Even so, Bacardi contends the Director acted arbitrarily and capriciously by failing to explain the delay in deciding the petition for review. This court disagrees. Much of the delay required no explanation: The petition was stayed during the OFAC litigation.

And after the stay lifted, the Director considered Cubaexport’s renewed arguments against cancellation, leaving at most a fraction of the total delay unaccounted for. Regardless of the reasons for the delay, Bacardi did not timely challenge the decision’s timing or the lack of explanation for the delay. So this argument is forfeited.

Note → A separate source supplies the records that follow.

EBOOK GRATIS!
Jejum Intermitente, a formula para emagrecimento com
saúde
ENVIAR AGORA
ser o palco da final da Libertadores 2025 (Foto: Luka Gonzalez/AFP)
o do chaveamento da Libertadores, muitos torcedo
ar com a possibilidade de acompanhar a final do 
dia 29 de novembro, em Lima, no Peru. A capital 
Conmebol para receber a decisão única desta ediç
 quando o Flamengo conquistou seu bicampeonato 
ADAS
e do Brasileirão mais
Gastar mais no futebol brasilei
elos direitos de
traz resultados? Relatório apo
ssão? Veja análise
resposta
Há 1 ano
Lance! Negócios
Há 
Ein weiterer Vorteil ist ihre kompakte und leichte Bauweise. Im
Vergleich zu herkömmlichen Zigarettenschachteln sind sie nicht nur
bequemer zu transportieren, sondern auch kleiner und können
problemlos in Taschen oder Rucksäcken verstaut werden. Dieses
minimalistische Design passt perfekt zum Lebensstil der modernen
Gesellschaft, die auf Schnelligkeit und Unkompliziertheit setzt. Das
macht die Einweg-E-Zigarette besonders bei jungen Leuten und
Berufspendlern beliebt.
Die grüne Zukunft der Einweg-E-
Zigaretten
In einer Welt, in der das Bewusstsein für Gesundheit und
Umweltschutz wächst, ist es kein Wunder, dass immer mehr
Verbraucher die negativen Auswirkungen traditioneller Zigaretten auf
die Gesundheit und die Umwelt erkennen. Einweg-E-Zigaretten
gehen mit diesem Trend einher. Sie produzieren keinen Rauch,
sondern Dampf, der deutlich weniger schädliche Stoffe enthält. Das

Bacardi takes several more shots at the Director’s decision. None land. To the extent these objections dress Bacardi’s statutory arguments in arbitrary-and-capricious clothing, this court rejects them for the same reasons this court concluded the Director acted within statutory authority.

And an agency need only address the “important aspect[s] of the problem” before it, not every item in the administrative record. The administrative record makes clear that only the missing OFAC license prevented Cubaexport’s timely submission from satisfying the Lanham Act’s fee requirement. It was not arbitrary or capricious to conclude that removing this sole barrier satisfied the statute.

Affirmed.

Bacardi & Company Limited v. Squires, Case No. 25-1355, June 16, 2026. 4th Cir. (Richardson), from EDVA at Alexandria (Brinkema). David Meir Zionts for Appellants. Weili Justin Shaw and Carl Jonas Micarelli for Appellees. VLW 026-2-217. 15 pp.